→ **Exercise prompt**
Transcribe the part of the text on China's military strategy that starts with "For over two" and goes on through "China’s strategic thinking.", word for word.

→ **Document segment**
—————

Nevertheless, “Chinese policymakers believe that China’s transformation is far from complete. There is much more wealth to be generated, power to be accreted, interests to be protected, and prestige to be enjoyed through adroit crafting of marine policy.” China’s top development plan thereby embodies “maritime aspirations that are increasingly global in scale and scope.”

Given the strong demonstrable link between China’s official writings about military and naval strategy and its ongoing implementation of much of their content in practice, it is time to examine those vital texts deeply for signs of Beijing’s past, present, and future course and speed at sea—the purpose of the remainder of this chapter. …

China's Evolving Military Strategy

Volume Information from the Publisher

For over two decades, the People’s Republic of China has been engaged in a grand project to transform its military into a modernized fighting force capable of defeating the world’s most powerful militaries through asymmetric means. However, despite the considerable attention that has been devoted to cataloging Chinese advances in weapons and hardware, much less is known about China’s strategic thinking.

China’s Evolving Military Strategy fills this gap by offering sector-by-sector expert assessments of the latest trends in Chinese military thought under Xi Jinping, covering not only traditional battle-spaces such as the air and sea but also China’s strategy for the new domains of space, cyberspace, and electronic warfare. China’s Evolving Military Strategy is essential reading for anyone seeking to understand the world’s most important bilateral national security relationship.

Roughly once every generation, a powerful, highly influential organization within the Chinese People’s Liberation Army (PLA) releases a new edition of the Science of Military Strategy (SMS), a comprehensive and authoritative study that details the strategic approach that the Chinese military will take in the coming years in response to the threats and challenges facing China. The recent release of a new edition of SMS signals the potential for dramatic shifts in the PLA’s approach to a number of strategic questions, but the book remains underutilized by many Western China analysts due to the lack of both an English translation and expert analysis to place these changes into context.

China’s Evolving Military Strategy aims to bring knowledge of these important developments to a mass audience of China watchers, policymakers, and the broader foreign policy community by providing a sector-by-sector analysis of changes in the PLA’s thinking and approach from the previous edition of SMS to the present. Each chapter addresses the implications for a different portion of the Chinese military, ranging from the air, sea, and space domains to cyberspace and electromagnetic warfare, and each is written by one of the world’s foremost experts on that subsection of China’s military development. China’s Evolving Military Strategy will serve as the cornerstone reference for a generation to come on one of China’s most important declarations of its military-strategic goals and intentions.

About the Editor

Joe McReynolds is a research analyst at the Center for Intelligence Research and Analysis with expertise in Sino–American national security issues, including China’s defense science and technology development, cybersecurity, network warfare, and IT sector civil–military integration. His scholarly work focuses primarily on China’s computer network attack capabilities, doctrine, and strategy. McReynolds has been invited to brief members of the United States, Taiwanese, and Japanese governments on his research, and his research findings have been reported in publications such as the New York Times and China Daily.

—————

→ **Recorded data**

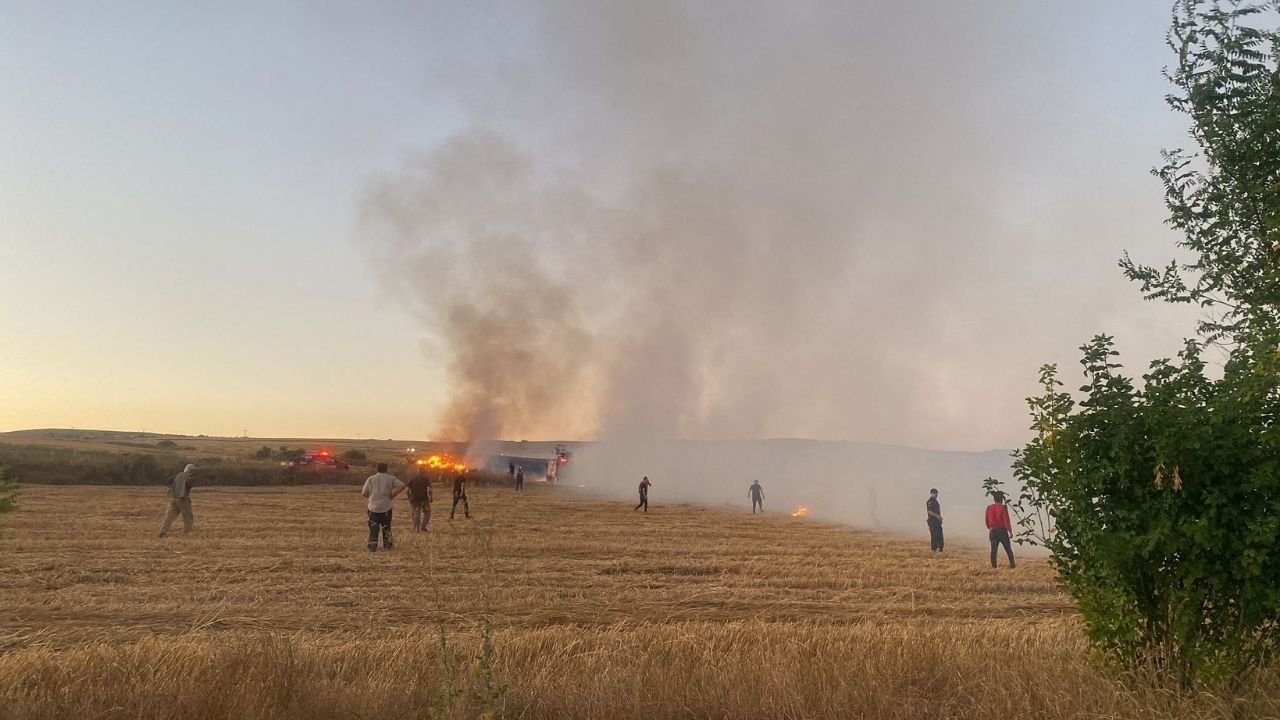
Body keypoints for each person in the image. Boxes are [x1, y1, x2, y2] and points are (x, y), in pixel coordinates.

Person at [362, 462, 405, 552]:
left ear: (377, 469)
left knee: (373, 527)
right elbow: (402, 485)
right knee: (386, 527)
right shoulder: (390, 479)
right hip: (386, 507)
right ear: (386, 469)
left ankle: (372, 545)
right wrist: (393, 494)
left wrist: (371, 498)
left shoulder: (371, 479)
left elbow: (364, 493)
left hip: (373, 508)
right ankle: (388, 545)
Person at [159, 463, 197, 537]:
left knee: (169, 516)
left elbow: (169, 481)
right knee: (188, 516)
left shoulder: (178, 475)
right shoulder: (188, 476)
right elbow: (189, 484)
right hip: (182, 498)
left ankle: (162, 532)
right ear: (191, 470)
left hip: (173, 497)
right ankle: (187, 533)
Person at [985, 492, 1016, 569]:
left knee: (993, 550)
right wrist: (1010, 531)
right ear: (1001, 499)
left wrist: (989, 527)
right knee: (1008, 549)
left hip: (993, 531)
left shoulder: (989, 508)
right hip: (1002, 531)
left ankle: (994, 566)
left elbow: (986, 519)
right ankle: (1012, 566)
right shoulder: (1003, 507)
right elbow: (1006, 520)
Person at [407, 466, 433, 533]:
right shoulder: (426, 478)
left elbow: (407, 490)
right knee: (427, 513)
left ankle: (416, 529)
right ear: (424, 472)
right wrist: (431, 498)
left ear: (417, 472)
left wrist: (409, 498)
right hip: (424, 499)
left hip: (414, 499)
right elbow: (429, 490)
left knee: (416, 514)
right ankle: (423, 527)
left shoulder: (413, 478)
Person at [926, 488, 944, 553]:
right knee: (934, 536)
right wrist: (937, 516)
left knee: (940, 535)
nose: (936, 494)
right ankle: (934, 550)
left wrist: (939, 519)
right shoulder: (930, 501)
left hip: (937, 522)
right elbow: (930, 511)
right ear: (931, 493)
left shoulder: (936, 501)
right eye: (934, 493)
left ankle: (940, 550)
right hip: (932, 521)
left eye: (936, 493)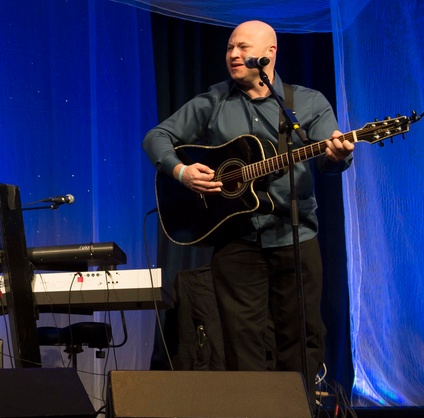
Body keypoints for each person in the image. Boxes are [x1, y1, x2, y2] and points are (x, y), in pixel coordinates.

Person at [142, 20, 353, 380]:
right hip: (234, 239)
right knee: (242, 341)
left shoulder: (306, 102)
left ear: (269, 53)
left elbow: (330, 158)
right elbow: (157, 137)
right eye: (229, 48)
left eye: (242, 47)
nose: (233, 55)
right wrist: (181, 172)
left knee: (302, 337)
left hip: (295, 235)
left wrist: (337, 155)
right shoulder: (213, 102)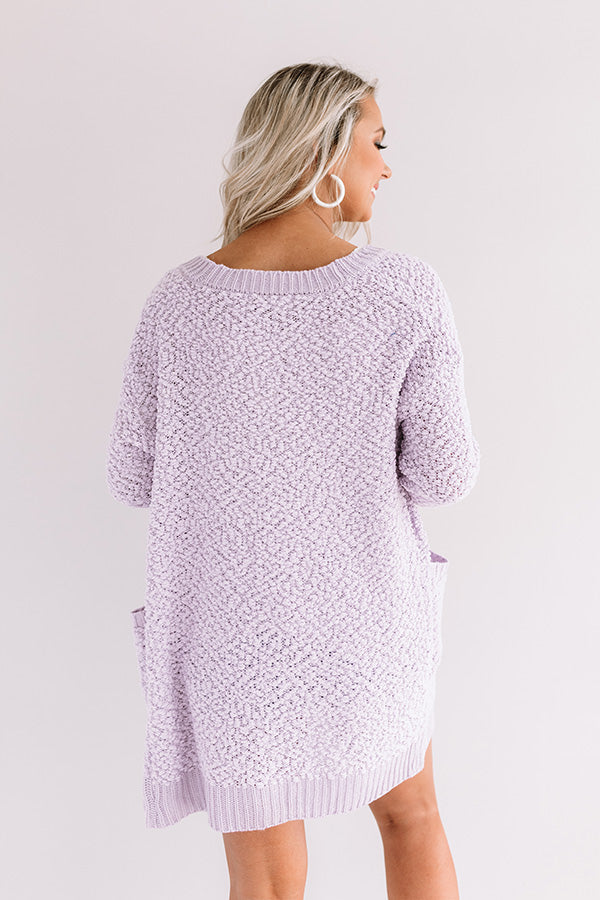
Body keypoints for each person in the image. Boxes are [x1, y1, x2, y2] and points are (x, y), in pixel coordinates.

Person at [106, 61, 480, 900]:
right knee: (411, 817)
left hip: (233, 638)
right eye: (377, 142)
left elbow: (131, 478)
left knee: (266, 881)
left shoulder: (178, 302)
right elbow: (445, 474)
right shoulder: (402, 290)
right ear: (323, 151)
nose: (387, 167)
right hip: (366, 619)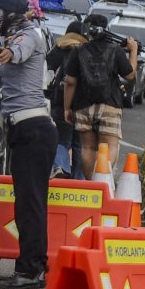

—————

→ **Task output**
For over two decades, the People’s Republic of China has been engaged in a grand project to transform its military into a modernized fighting force capable of defeating the world’s most powerful militaries through asymmetric means. However, despite the considerable attention that has been devoted to cataloging Chinese advances in weapons and hardware, much less is known about China’s strategic thinking.